Level 266 includes short stacks (Oracle function calls) which are useful for Oracle Developers to determine which Oracle function’s are causing the problem. This is also helpful in matching existing bugs.

In case you are unable to connect to database then capture systemstate using below note

Note 121779.1-Taking a SYSTEMSTATE dump when you cannot CONNECT to Oracle.

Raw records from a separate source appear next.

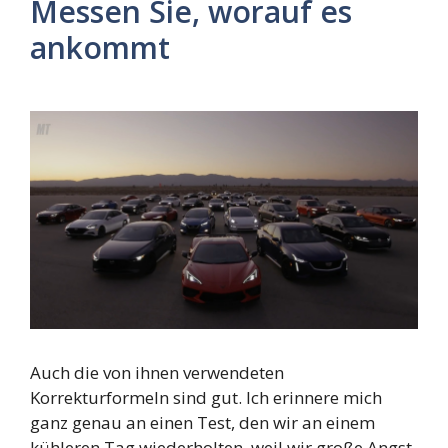
Messen Sie, worauf es
ankommt
Auch die von ihnen verwendeten
Korrekturformeln sind gut. Ich erinnere mich
ganz genau an einen Test, den wir an einem
kühleren Tag wiederholten, weil wir große Angst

Apart from this, following information can also be captured

a)Database alert log

b)AWR report /statspack report for 30-60 min during database hang

c)Output of OS tools to ensure that everything is fine at OS level.

E.g

$vmstat 2 20

This will capture 20 snapshots at 2 seconds interval. Look for CPU contention or swapping issues

In Addition to above , you can use utility called LTOM which has got some predefined rules based on which it determines that database is in Hung situation and takes systemstate and hanganalyze dump automatically .

Please refer to following Metalink note for more details

Note:352363.1: LTOM – The On-Board Monitor User Guide

In case you are able to narrow down to a blocking session manually, then you can very well take errorstack for the blocking process as below

connect / as sysdba

oradebug setospid 1234

oradebug unlimit

oradebug dump errorstack 3

wait 1 min

oradebug dump errorstack 3

wait 1 min

oradebug dump errorstack 3

oradebug tracefile_name

* In case the ospid for blocking session is 1234

Last command will report the tracefile name which has to be uploaded to Oracle support.

In case you are able to capture the above information, you stand 99% chance of getting solution . I have kept 1 % for the cases when Oracle Support will ask for setting up some events and waiting for Next Hang Occurence for getting more information.